How important is context when it comes to art?
I noticed a comment on one of the Youtube videos of my convention panels. The comment bemoaned my ‘sociopolitical injection’ at the beginning of a panel on American Anime. I’m not much of a commenter, especially on places like Youtube, but I felt compelled to point out that it wasn’t a throwaway diatribe but it was meant to give context for the panel and the points I was making.
And yet, as I wrote that, I considered just how critical the context of art actually is. When we are younger, we hear a song or we watch a show and we like it. End of the story. We don’t need anything more than that. We need our own approval of a piece of art.
As we get older, we need the approval of a select group: our friends, our family, whoever. Art becomes a shared experience. We want to show our favorite art to others. We make mix tapes (…we MADE mix tapes…cripes, I’m old…) and playlists and shared music. We wanted not just to like our art, we wanted those whose opinions we valued to like our art too.
But that’s the growth of a person as an individual into a social creature. Where does the need for context come from? When we learn the artist who wrote this song did so while locked in an elevator in Dakar, how does that change things?
My first experience with this curiosity came with the 1970 Eric Clapton song ‘Layla’. Written for or at least partially inspired by his unrequited love for Pattie Boyd (wife of his friend Beatle George Harrison), this supposedly transformed the whole song. It didn’t for me.
Green Day’s ‘Wake Me Up When September Ends’ is the same. An account of front man Billie Joe Armstrong’s anguish after the death of his father, it is fascinating information but its impact on the song itself just never seemed to fully manifest, at least not for me.
But then we can go the other way. What if the art isn’t informed by the artist, but is shadowed by it?
The 2016 film Birth of a Nation was set to be a powerful and monumental film. A story about the slave rebellion led by American hero Nat Turner, it appropriated the title from a famous pro-KKK film a century prior. Simply sublime. And then the information about the film’s writer-director rape allegations surfaced.
Roman Polanski and Woody Allen’s names often come up in connection to art that has become tainted by the legacies of their creators. And they’re just the tip of the iceberg. Whole swaths of the art world, maybe all of it, become suspect when you begin to look deeper and deeper into the lives of those artists who create it. The 1990s band Ace of Base was a tool of founder Ulf Ekberg to promote Nazism world-wide. It makes listening to ‘The Sign’ practically impossible.
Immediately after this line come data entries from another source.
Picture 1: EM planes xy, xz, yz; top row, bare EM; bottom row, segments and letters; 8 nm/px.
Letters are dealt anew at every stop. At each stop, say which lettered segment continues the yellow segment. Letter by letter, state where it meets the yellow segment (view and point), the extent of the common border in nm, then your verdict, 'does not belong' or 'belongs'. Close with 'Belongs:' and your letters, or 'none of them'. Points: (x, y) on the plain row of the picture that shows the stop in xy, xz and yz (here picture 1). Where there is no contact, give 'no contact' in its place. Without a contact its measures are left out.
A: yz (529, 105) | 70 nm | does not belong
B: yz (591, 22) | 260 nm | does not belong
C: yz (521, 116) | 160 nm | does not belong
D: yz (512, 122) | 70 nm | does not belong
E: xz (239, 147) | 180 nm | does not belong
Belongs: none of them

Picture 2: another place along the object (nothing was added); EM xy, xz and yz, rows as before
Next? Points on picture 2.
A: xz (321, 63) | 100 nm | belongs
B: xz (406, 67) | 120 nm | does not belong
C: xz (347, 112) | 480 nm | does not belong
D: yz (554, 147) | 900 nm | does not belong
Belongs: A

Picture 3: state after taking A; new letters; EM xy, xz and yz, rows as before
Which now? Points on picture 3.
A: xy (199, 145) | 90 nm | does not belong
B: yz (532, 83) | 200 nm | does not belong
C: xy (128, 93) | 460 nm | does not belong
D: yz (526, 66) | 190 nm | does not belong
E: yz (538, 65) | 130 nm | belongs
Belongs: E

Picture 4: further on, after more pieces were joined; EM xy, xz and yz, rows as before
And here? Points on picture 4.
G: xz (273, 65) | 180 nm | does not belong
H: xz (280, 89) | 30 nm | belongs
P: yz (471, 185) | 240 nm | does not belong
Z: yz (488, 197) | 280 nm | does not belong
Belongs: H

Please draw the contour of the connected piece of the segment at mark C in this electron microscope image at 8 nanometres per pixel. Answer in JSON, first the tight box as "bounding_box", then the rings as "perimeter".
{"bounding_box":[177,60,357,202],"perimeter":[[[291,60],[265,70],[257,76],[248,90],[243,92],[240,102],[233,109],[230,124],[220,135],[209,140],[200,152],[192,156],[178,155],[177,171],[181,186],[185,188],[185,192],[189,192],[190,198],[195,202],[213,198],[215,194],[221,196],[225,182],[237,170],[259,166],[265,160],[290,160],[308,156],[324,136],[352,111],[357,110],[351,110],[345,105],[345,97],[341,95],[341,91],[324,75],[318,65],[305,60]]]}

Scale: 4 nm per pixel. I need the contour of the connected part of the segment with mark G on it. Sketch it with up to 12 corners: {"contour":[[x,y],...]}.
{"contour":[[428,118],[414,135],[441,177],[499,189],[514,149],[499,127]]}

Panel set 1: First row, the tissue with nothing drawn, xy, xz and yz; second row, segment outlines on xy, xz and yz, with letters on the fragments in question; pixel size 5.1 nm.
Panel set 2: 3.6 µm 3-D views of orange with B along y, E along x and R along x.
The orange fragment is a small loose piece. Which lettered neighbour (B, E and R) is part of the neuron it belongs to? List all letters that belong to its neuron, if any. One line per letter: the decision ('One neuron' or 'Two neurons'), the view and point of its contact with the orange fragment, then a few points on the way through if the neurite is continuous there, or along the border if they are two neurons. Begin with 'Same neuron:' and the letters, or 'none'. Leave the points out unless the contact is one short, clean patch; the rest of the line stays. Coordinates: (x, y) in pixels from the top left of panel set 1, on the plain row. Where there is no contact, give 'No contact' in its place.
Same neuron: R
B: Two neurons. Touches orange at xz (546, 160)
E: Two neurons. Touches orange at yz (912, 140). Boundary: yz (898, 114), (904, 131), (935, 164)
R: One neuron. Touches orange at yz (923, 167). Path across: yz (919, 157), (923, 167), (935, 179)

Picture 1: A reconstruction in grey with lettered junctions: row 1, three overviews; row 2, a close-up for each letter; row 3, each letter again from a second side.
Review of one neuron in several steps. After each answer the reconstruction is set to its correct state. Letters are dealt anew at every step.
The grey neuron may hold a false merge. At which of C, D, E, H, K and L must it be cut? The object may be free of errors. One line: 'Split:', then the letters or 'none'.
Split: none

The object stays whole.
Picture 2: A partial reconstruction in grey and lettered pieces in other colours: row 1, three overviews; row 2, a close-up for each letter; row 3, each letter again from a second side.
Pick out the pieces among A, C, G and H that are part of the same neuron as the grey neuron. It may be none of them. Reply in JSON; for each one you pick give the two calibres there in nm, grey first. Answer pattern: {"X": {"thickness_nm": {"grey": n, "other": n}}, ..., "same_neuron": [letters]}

So. Context. Is it necessary? Must a work of art be evaluated and critically assessed both in composition and real-world implications before it can be deemed…what? Good? Acceptable?
The 1944 song ‘Baby, It’s Cold Outside’ sounds like a date-rape song to anybody paying attention to the lyrics, but contextually it becomes a somewhat emboldening song about a woman’s ability to make decisions for herself. It’s almost impossible to see unless you are steeped in the history of the song. Is that needed? When you listen to the Ramones, do you need to have an undergrad education in 1970s sociopolitical punk iconography? All just to enjoy ‘Blitzkrieg Bop’?
Art is a conversation, a dialogue between artist and audience. And like all conversations, the context is critical. But context is more than just the artist’s context; it’s also the audience’s context. Where were you when you first heard this song? Who were you when you watched this TV show? What was your world like when you read this book? Context goes two ways; the audience may passively consume (most) art but it doesn’t passively digest art. That processing of the art is much more involved, even if it isn’t active. The world that colors the art affects everything.
This is why art appreciation is and always will be subjective, because it is colored by the context of the viewer as well as the artist itself. Art is the meeting of these two minds and any adding to the dialogue will color and change the art. Maybe for the enriching, maybe for the different.
Of course some may say they don’t want additional context. They may say that to learn any more about a favorite song or a new TV show will ruin the experience. Trouble is, in that instance, it isn’t the art that they enjoy but the memory. That isn’t art, but nostalgia.